Black, female woman shaking hands with white male to seal an agreement

“For a start, it’s about time we saw better engagement with the startup ecosystem.

“During the Coalition Cameron years, entrepreneurs were in and out of Number 10, right at the heart of things and the engagement was high. It’s been remote and disjointed in recent times. I’d like to see an energetic government focused on the high growth scene that truly listens.

“An example of it going wrong was the raising of high-net-worth individual thresholds without detailed consultation, which marginalised a huge group of female angel investors at a time when investment from women and into female-led businesses should be a priority. It was a genuine mistake and quickly redressed thanks to some campaigning from the ecosystem, but an example of what shouldn’t happen.

“With the election on 4th July posing a sooner possibility of a switch in government, I would like to see increased support for female entrepreneurs on the list of government priorities. Support and investment for female entrepreneurs has been minimal and performative, so the next government needs to focus on turning words into action.

“They need to be encouraging corporates to buy more from female founded businesses and smaller companies generally. Corporates are sclerotic and let down their customers by not looking beyond a cosy cartel of suppliers. But it needs a carrot, not a stick, approach to make it attractive enough for big companies to act. For a long time, the US has supported buying from female and minority-owned business with tax breaks and other incentives; it’s time we followed.”

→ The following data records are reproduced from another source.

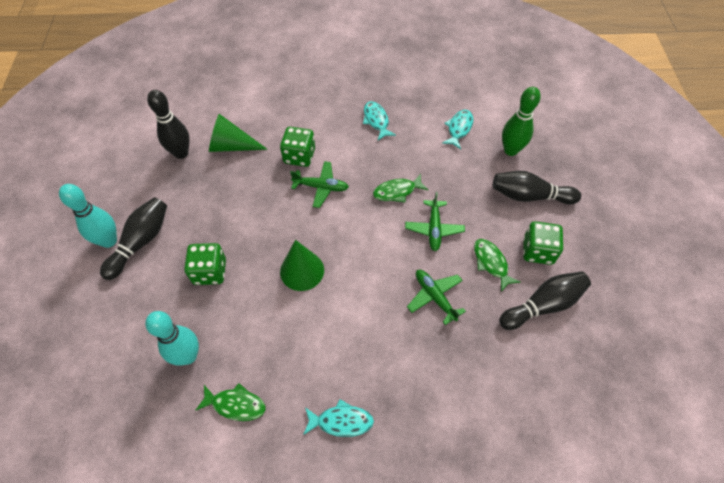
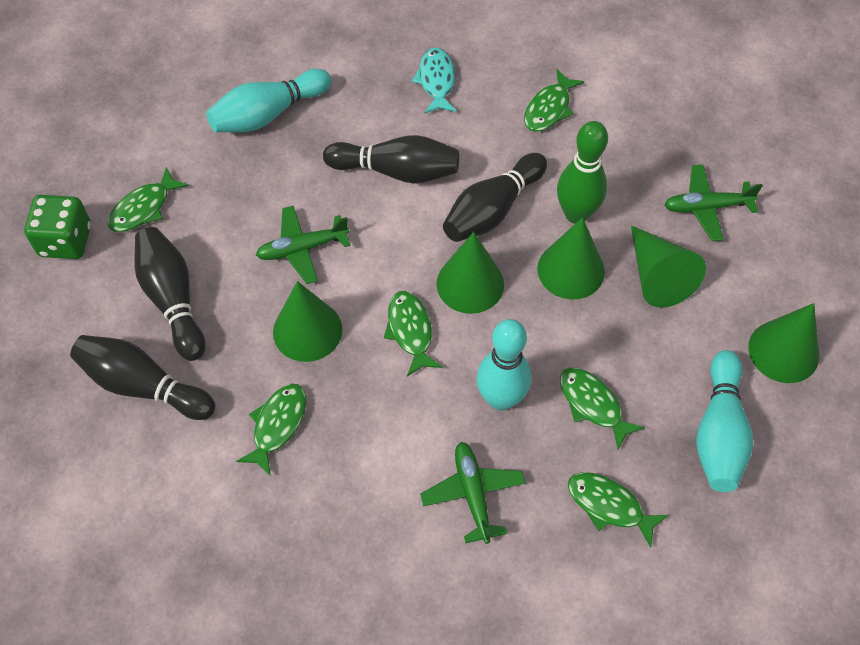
green cone: [209,114,268,152] [280,240,324,291] = 2 -> [273,281,342,362] [436,232,504,314] [537,217,605,299] [631,225,706,308] [748,303,819,383] = 5
green dice: [184,243,226,285] [280,127,315,167] [523,221,563,265] = 3 -> [24,195,91,259] = 1
green fish: [195,383,265,421] [373,174,429,203] [474,239,521,292] = 3 -> [108,167,189,232] [236,384,306,476] [384,291,442,377] [524,69,584,132] [560,367,645,450] [568,472,669,548] = 6
turquoise bowling pin: [59,184,117,248] [145,311,199,366] = 2 -> [206,69,331,132] [477,319,531,411] [696,350,753,492] = 3
turquoise fish: [303,399,374,437] [363,101,396,140] [442,110,473,149] = 3 -> [412,48,456,114] = 1

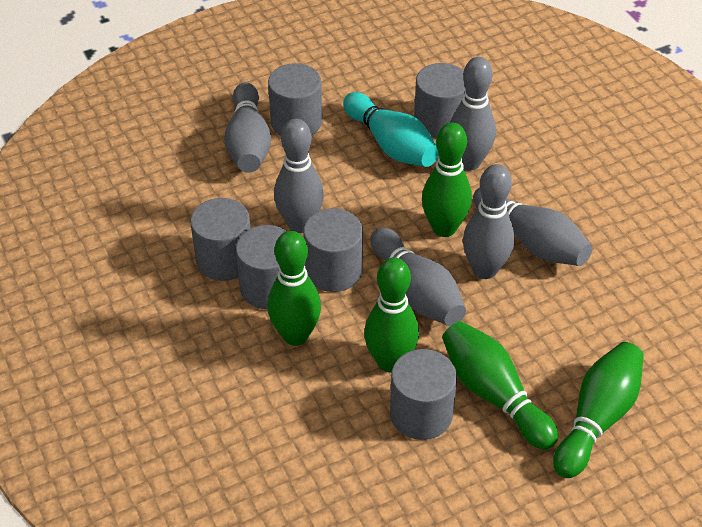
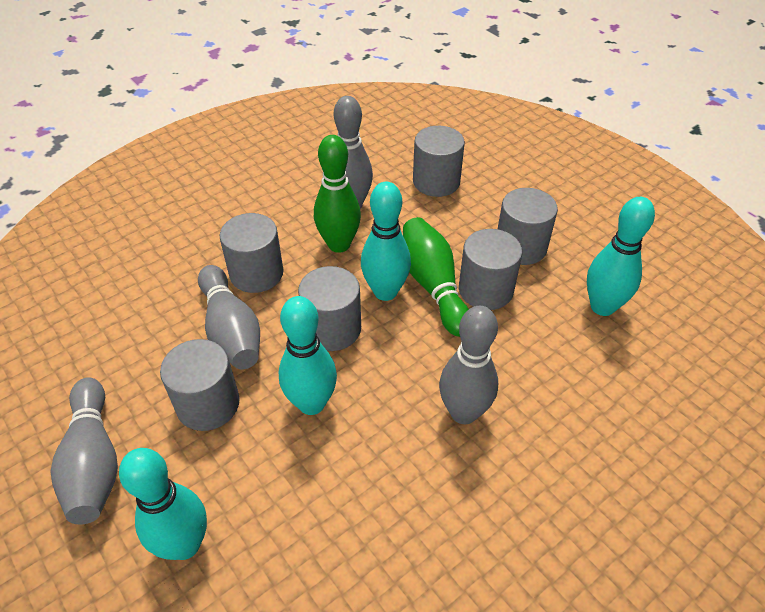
green bowling pin: [267,231,321,346] [364,257,419,372] [422,123,472,237] [442,321,558,450] [553,342,644,478] = 5 -> [314,135,361,253] [403,217,469,337] = 2
grey bowling pin: [224,82,271,173] [274,119,324,233] [370,228,466,326] [450,57,496,171] [463,164,515,279] [473,188,592,266] = 6 -> [50,377,118,524] [198,265,260,369] [333,96,373,209] [439,306,498,424] = 4
turquoise bowling pin: [343,92,439,167] = 1 -> [119,448,207,560] [279,296,337,415] [361,182,411,301] [587,197,655,316] = 4

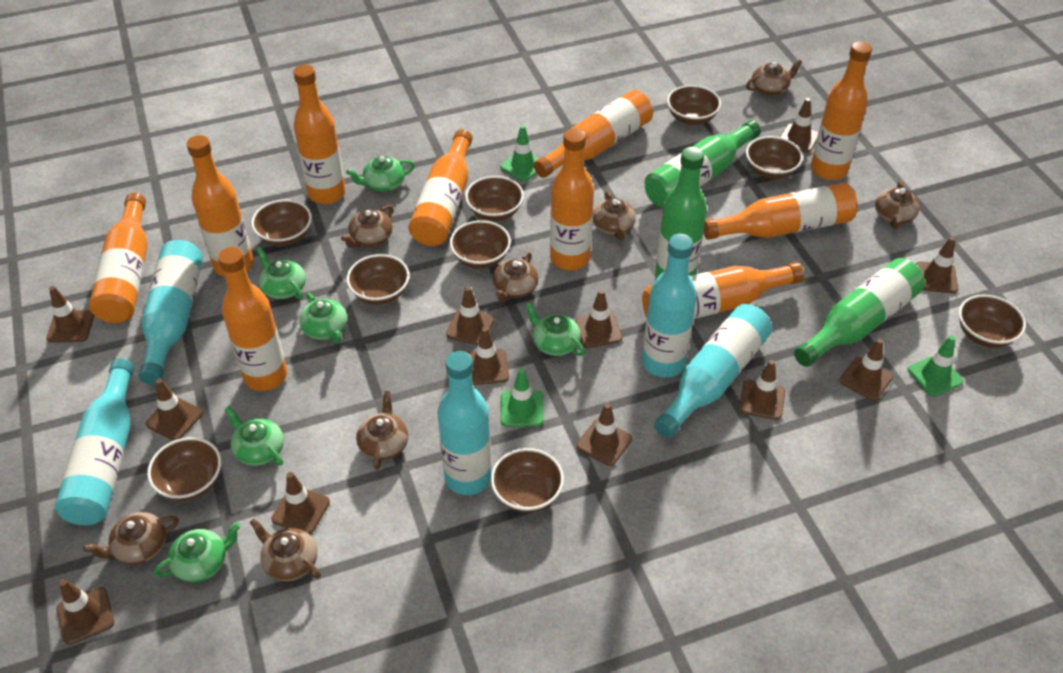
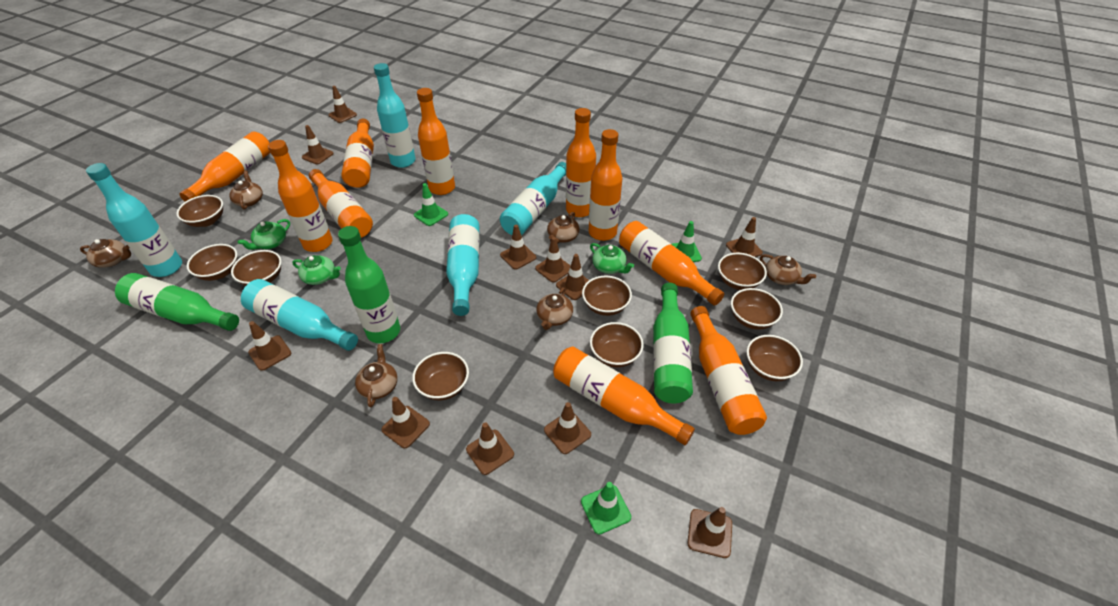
brown teapot: [83,512,179,565] [249,518,321,581] [341,205,393,248] [356,391,408,470] [493,252,539,302] [593,191,636,240] [746,59,802,96] [875,181,920,228] = 8 -> [80,239,131,268] [229,170,263,210] [355,344,398,407] [536,287,573,330] [547,212,580,244] [760,254,816,285] = 6
brown traffic cone: [46,286,94,343] [57,579,114,645] [145,379,203,441] [271,472,330,535] [446,286,494,345] [468,327,509,385] [575,289,622,348] [577,403,632,466] [739,360,785,420] [780,98,818,153] [839,339,893,401] [916,237,958,293] = 12 -> [248,321,291,371] [302,125,334,164] [328,86,357,123] [381,397,430,448] [466,422,514,475] [500,225,536,270] [535,237,571,283] [544,402,591,454] [556,254,589,300] [688,507,732,558] [726,217,763,257] = 11
green teapot: [154,522,241,582] [225,406,284,466] [256,247,306,300] [299,293,347,343] [346,156,415,191] [525,302,585,356] = 6 -> [238,219,290,250] [292,255,341,285] [590,243,634,274] = 3

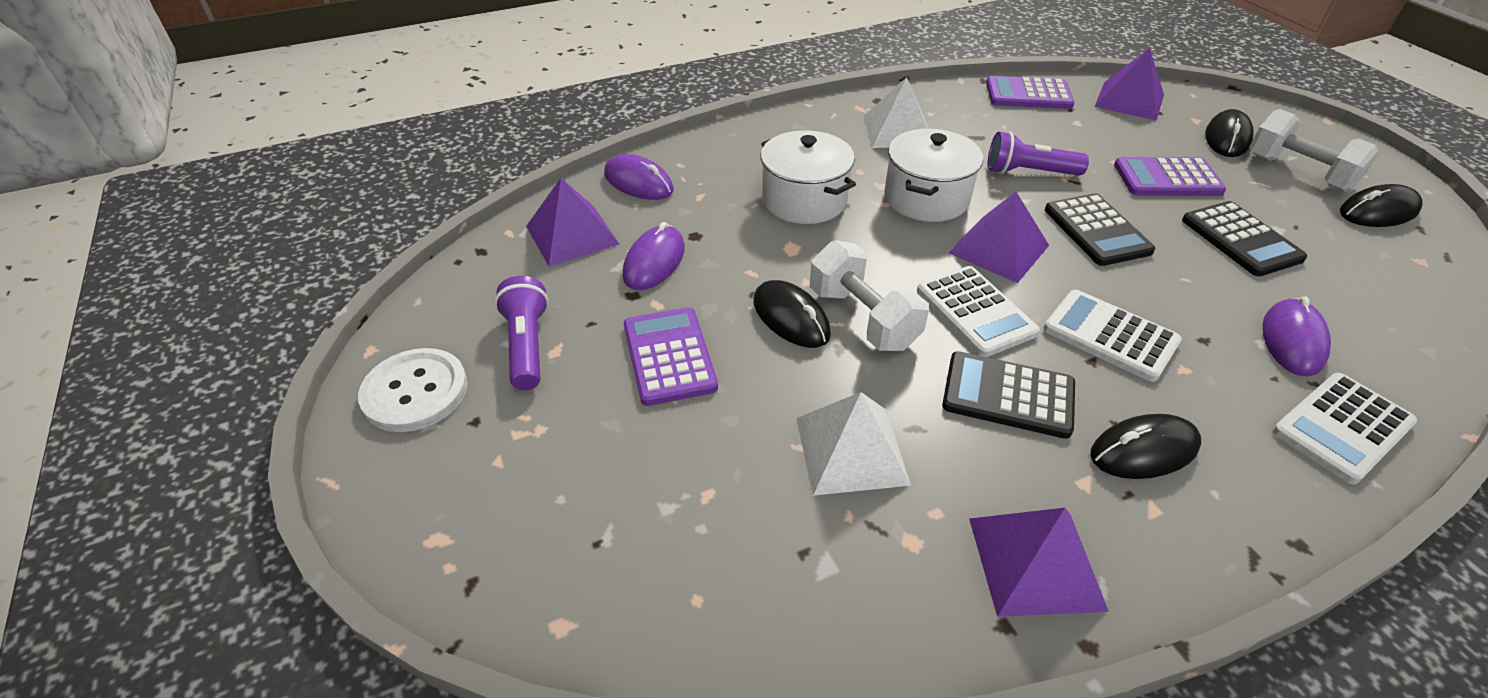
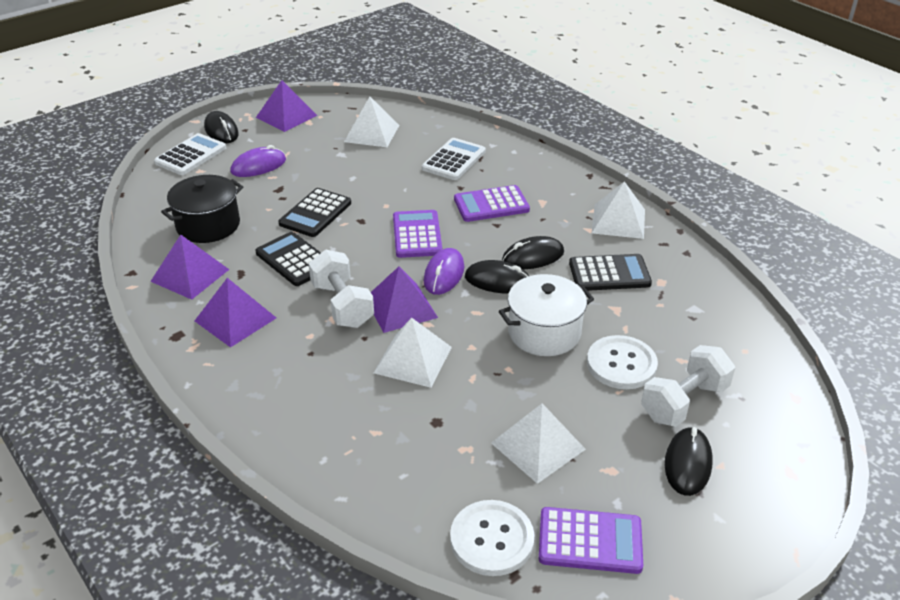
black pot: none = 0 -> [161,175,243,243] = 1
purple flashlight: [494,276,549,390] [988,131,1089,176] = 2 -> none = 0
purple mouse: [604,154,674,200] [623,222,685,290] [1263,296,1331,376] = 3 -> [230,145,286,177] [424,248,464,295] = 2
white button: [358,348,468,432] = 1 -> [450,500,534,576] [587,335,658,389] = 2
white calculator: [917,266,1040,357] [1043,290,1182,382] [1272,373,1417,484] = 3 -> [154,133,226,175] [422,138,486,180] = 2
white pot: [761,130,856,224] [885,129,983,222] = 2 -> [499,274,594,356] = 1
white pyramid: [796,392,911,496] [864,77,928,148] = 2 -> [344,97,399,147] [374,318,452,388] [491,403,586,484] [592,181,645,239] = 4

Sarah Turner, Home Grown ambassador and Angel Academe CEO

“Support the science and technology communities and tech hubs”

Senior male researcher carrying out scientific research in a lab

“Whichever government we have next will need to think carefully about how to support the science and technology communities and tech hubs.

“Cambridge and its deep tech research, development and entrepreneurship in areas like AI, quantum, semiconductors and new materials play a key role in growing our economy – it’s vital that the next government recognises this with policies and following action to match, to improve public services and create high skilled jobs that can power it forward.”

Chris Bruce, Chairman of Cambridge Tech Week

“Take a light touch approach to regulation of inventions”

“A common-sense and ‘light touch’ approach to regulation of inventions in industries such as biomanufacturing will be welcomed by innovative businesses across the country looking to take their products and services to market, and this should be prioritised by the next government.

“For example, in the biomanufacturing space, there is a risk that heavy-handed regulation could prevent UK companies from exploiting their existing competitive advantage.

“On the funding and investment side, there is an increasing feeling that the Mansion House Reforms, which have been such a focus for the current government, do not go far enough to unlock the potential of pension investments. More reforms in this space are needed if the UK is to keep its competitive edge.”

David Holt, Partner and IP Solicitor at Potter Clarkson

“Peace in Europe requires funding and innovation”

“The elected government must prioritise defence and international cooperation. Not only does the UK need to safeguard itself and bolster its own defence capabilities, financial support for its allies is also important.

“What we have seen since the outbreak of the war in Ukraine is global instability, from food scarcity to soaring fuel and energy prices. Peace in the region requires funding and innovation, and whichever government is elected on 4th July must invest in technology (and the companies spearheading this) that will help achieve and maintain security.”

Andriy Dovbenko, Principal and Founder of UK-Ukraine TechExchange

“Ensure that the UK is a world leader in space”

“Skyrora would like to see investment in the space sector on the list of any government’s priorities. The innovative and intensive nature of the industry means that we require support from all levels – in the form of public and private investment – to ensure that the UK is a world leader in space.

Unlocking space is key to unlocking a thriving economy and will also play an important role in the nation and its allies’ defence capabilities.”